Segment Start: Data shown

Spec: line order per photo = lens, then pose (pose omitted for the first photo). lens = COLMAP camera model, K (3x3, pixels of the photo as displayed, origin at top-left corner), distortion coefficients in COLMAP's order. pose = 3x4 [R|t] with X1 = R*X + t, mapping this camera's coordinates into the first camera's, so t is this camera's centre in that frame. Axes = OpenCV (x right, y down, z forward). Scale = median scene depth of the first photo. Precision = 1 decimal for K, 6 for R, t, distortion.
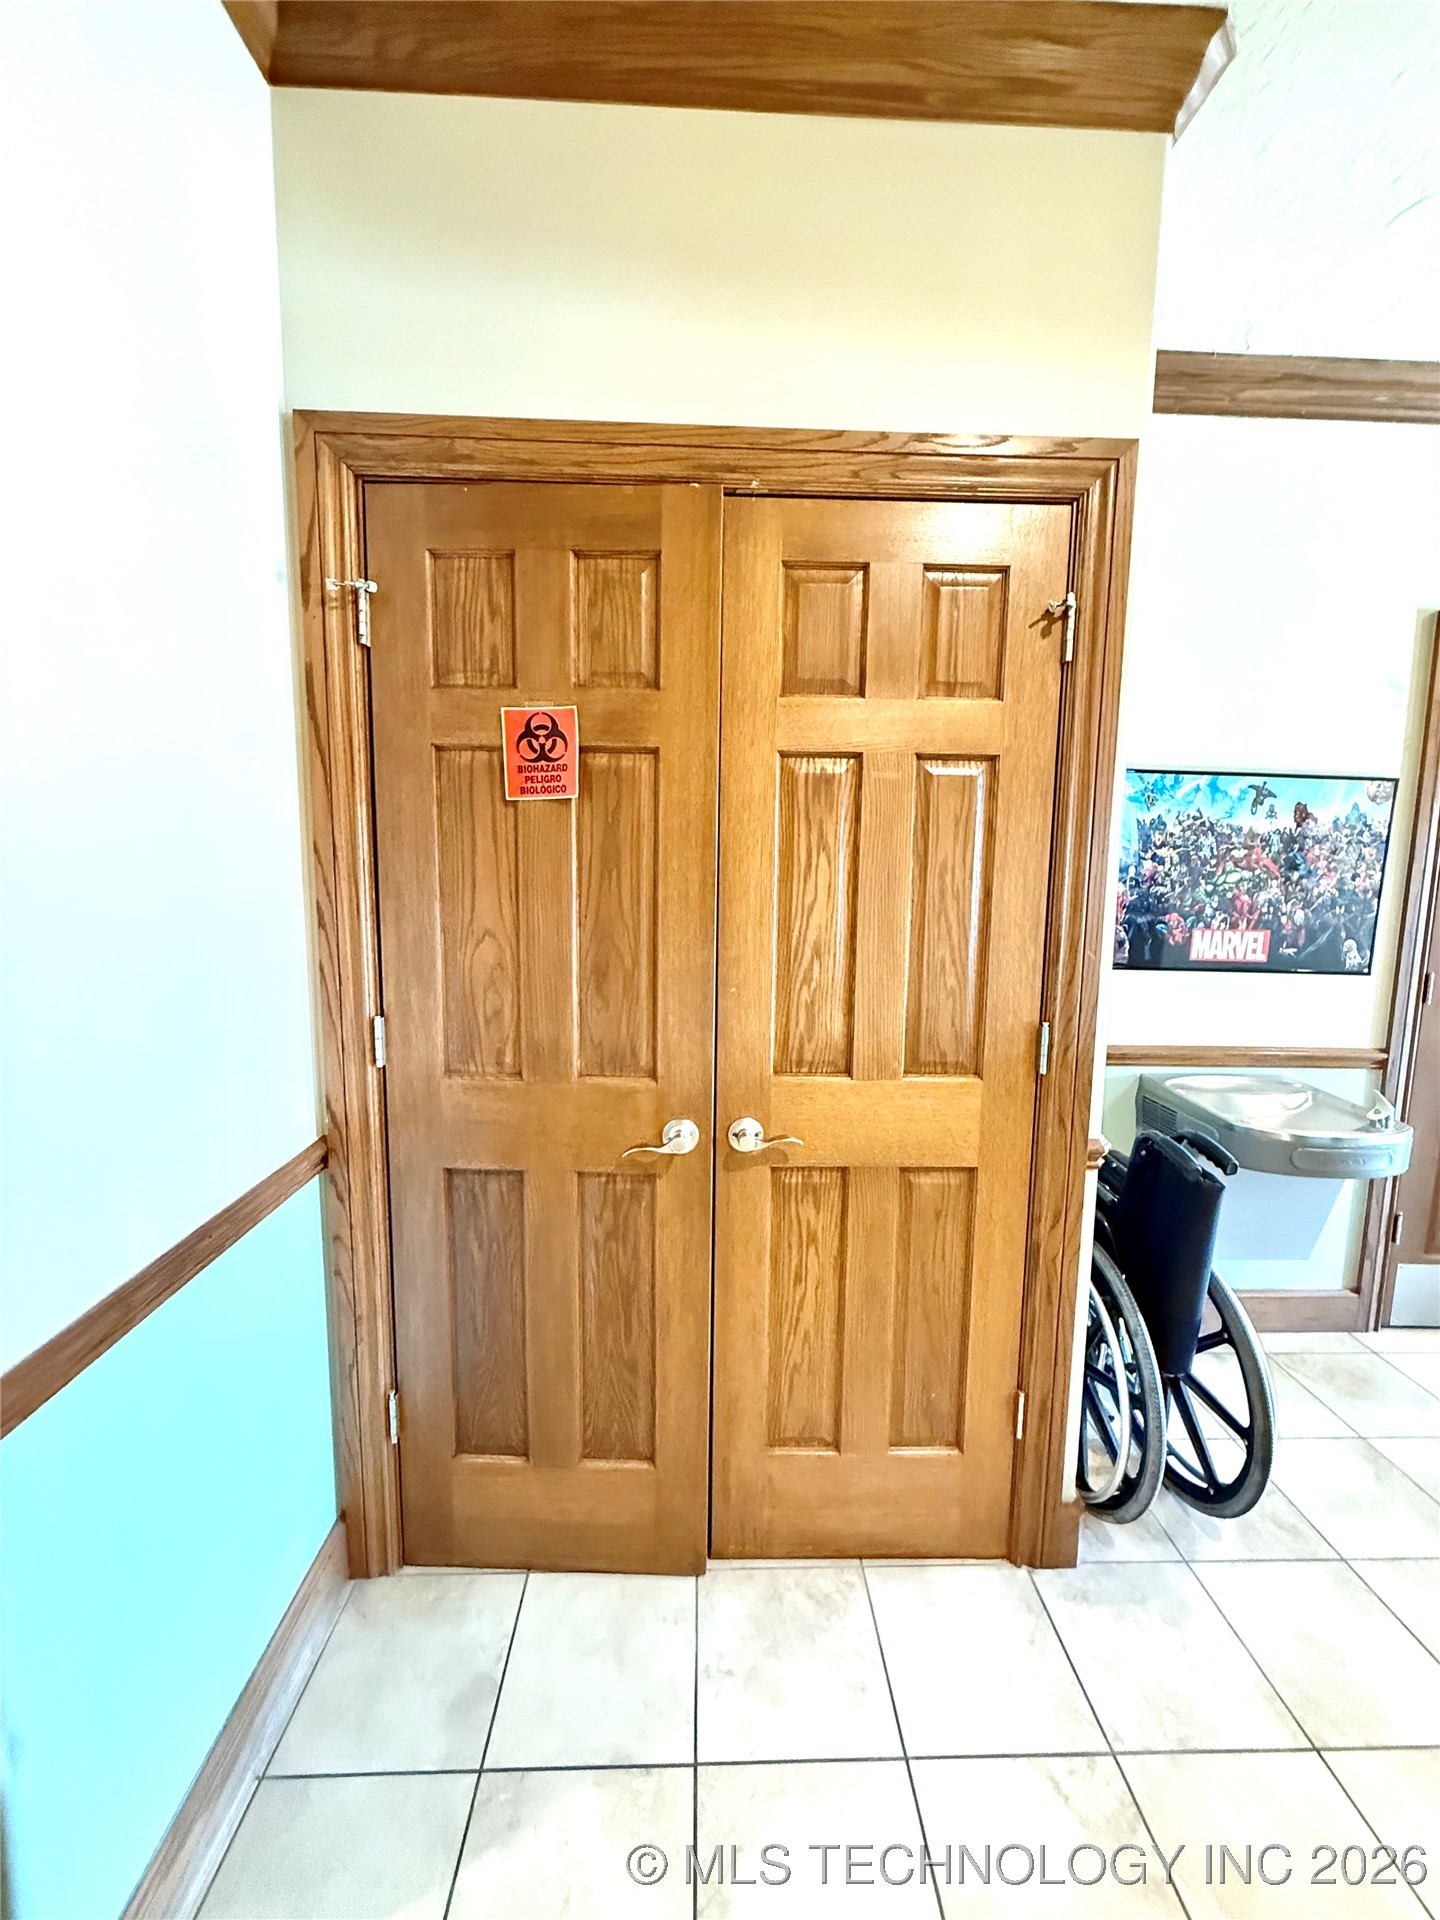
lens RADIAL K [[767.6, 0, 720.4], [0, 767.6, 958.0], [0, 0, 1]] dist [-0.000434, -0.000114]
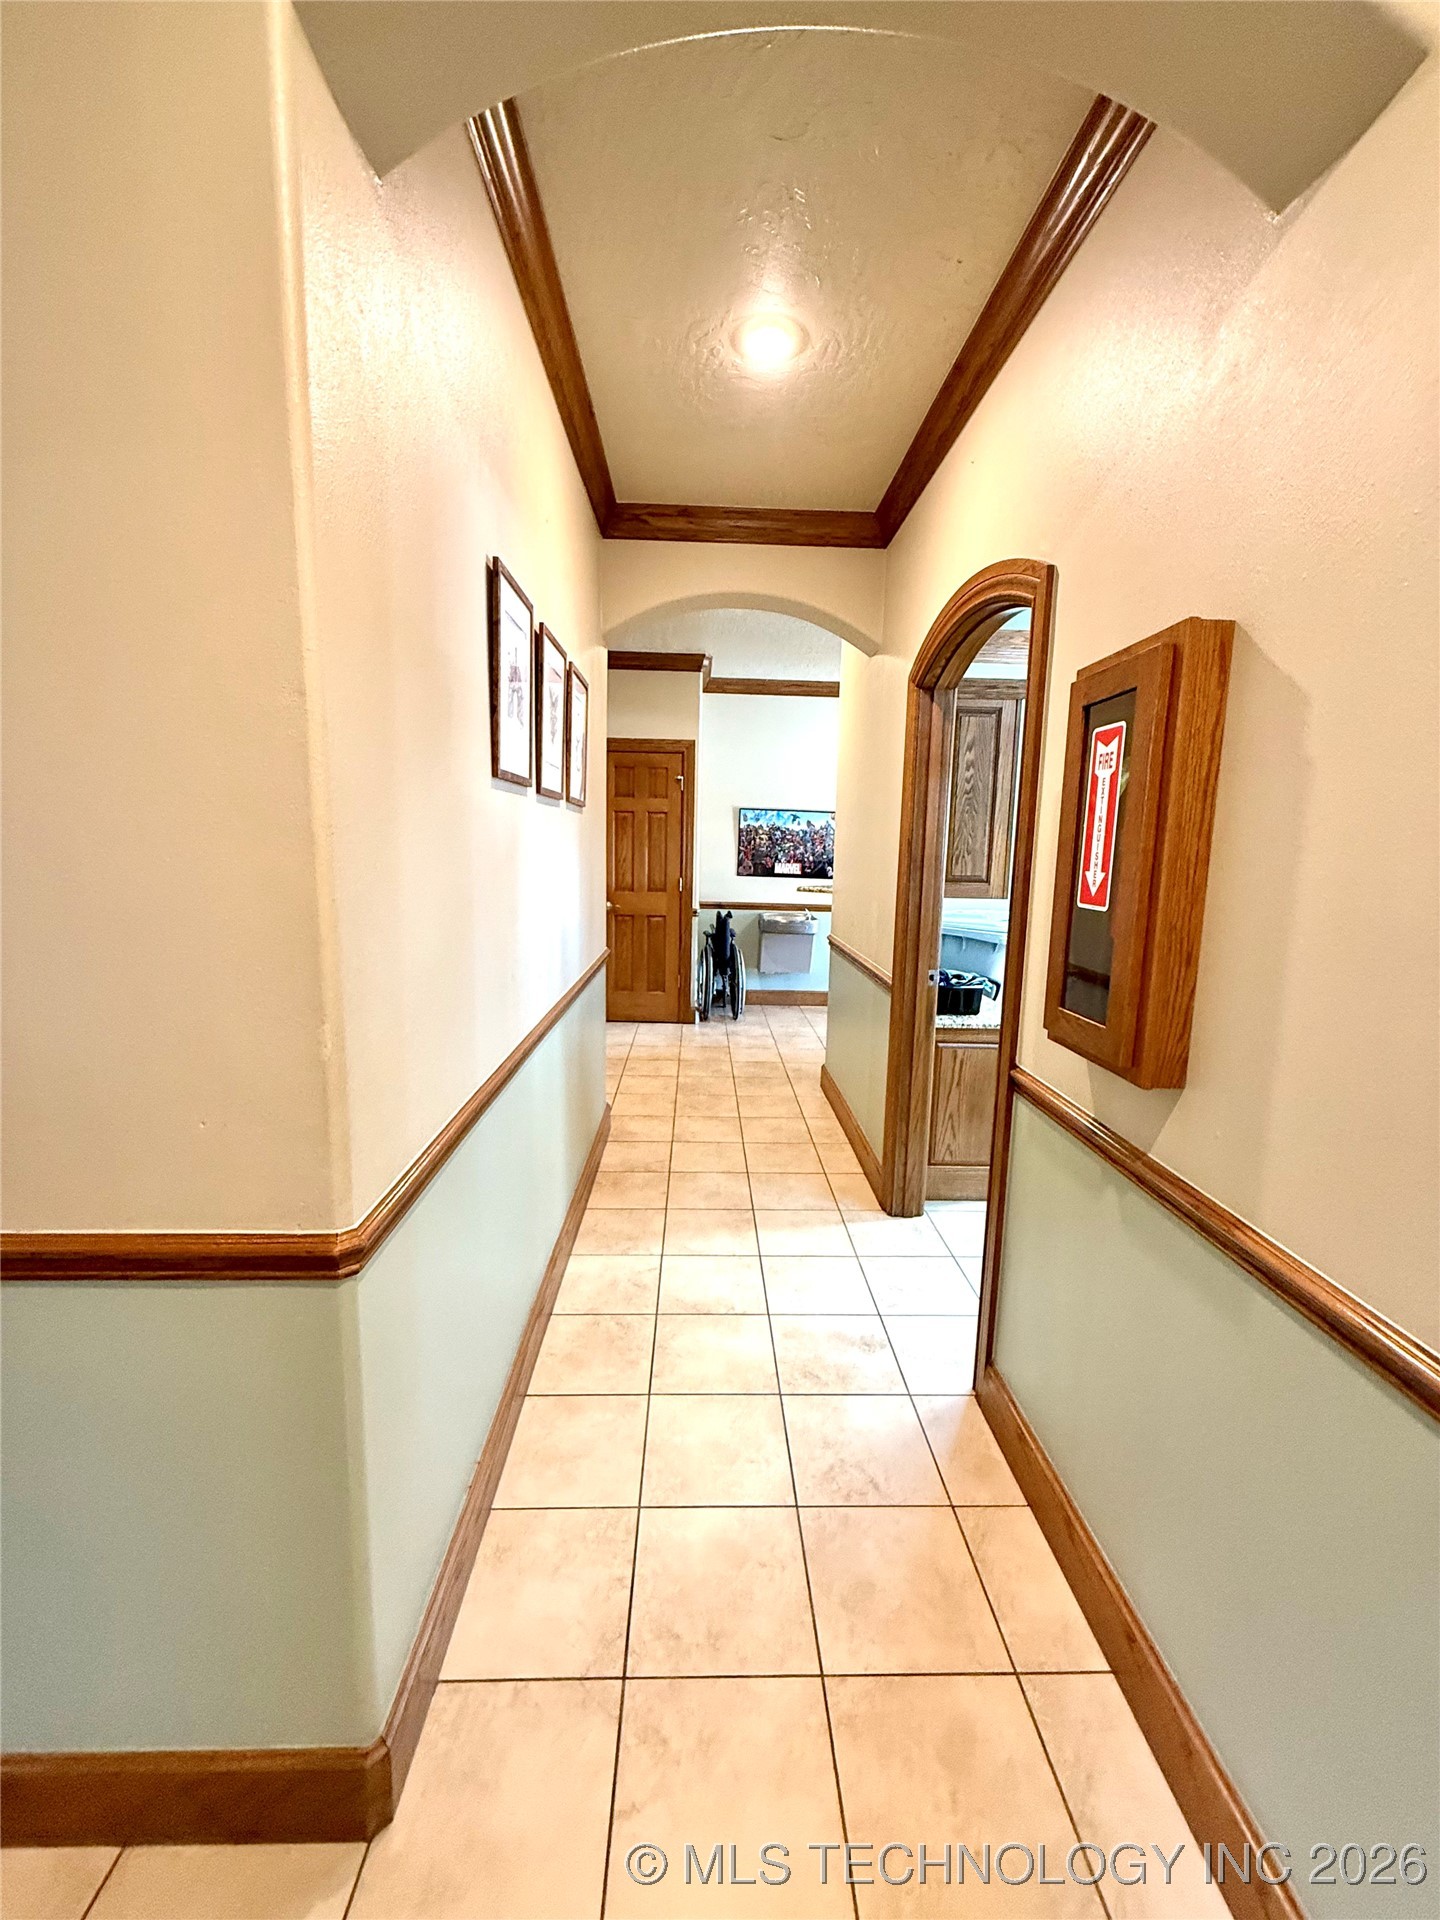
lens RADIAL K [[767.6, 0, 719.6], [0, 767.6, 956.2], [0, 0, 1]] dist [-0.000434, -0.000114]
pose [[0.999965, 0.006739, 0.005022, 0.397420], [-0.006847, 0.999738, 0.021858, 0.263781], [-0.004873, -0.021892, 0.999748, -1.994476]]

Segment End: Data shown

An unchanged copy of the data, images excluded, is all that should be given.

Spec: line order per photo = lens, then pose (pose omitted for the first photo). lens = COLMAP camera model, K (3x3, pixels of the photo as displayed, origin at top-left corner), distortion coefficients in COLMAP's order. pose = 3x4 [R|t] with X1 = R*X + t, mapping this camera's coordinates into the first camera's, so t is this camera's centre in that frame. Axes = OpenCV (x right, y down, z forward). Scale = median scene depth of the first photo. Precision = 1 decimal for K, 6 for R, t, distortion.
lens RADIAL K [[767.6, 0, 720.4], [0, 767.6, 958.0], [0, 0, 1]] dist [-0.000434, -0.000114]
lens RADIAL K [[767.6, 0, 719.6], [0, 767.6, 956.2], [0, 0, 1]] dist [-0.000434, -0.000114]
pose [[0.999965, 0.006739, 0.005022, 0.397420], [-0.006847, 0.999738, 0.021858, 0.263781], [-0.004873, -0.021892, 0.999748, -1.994476]]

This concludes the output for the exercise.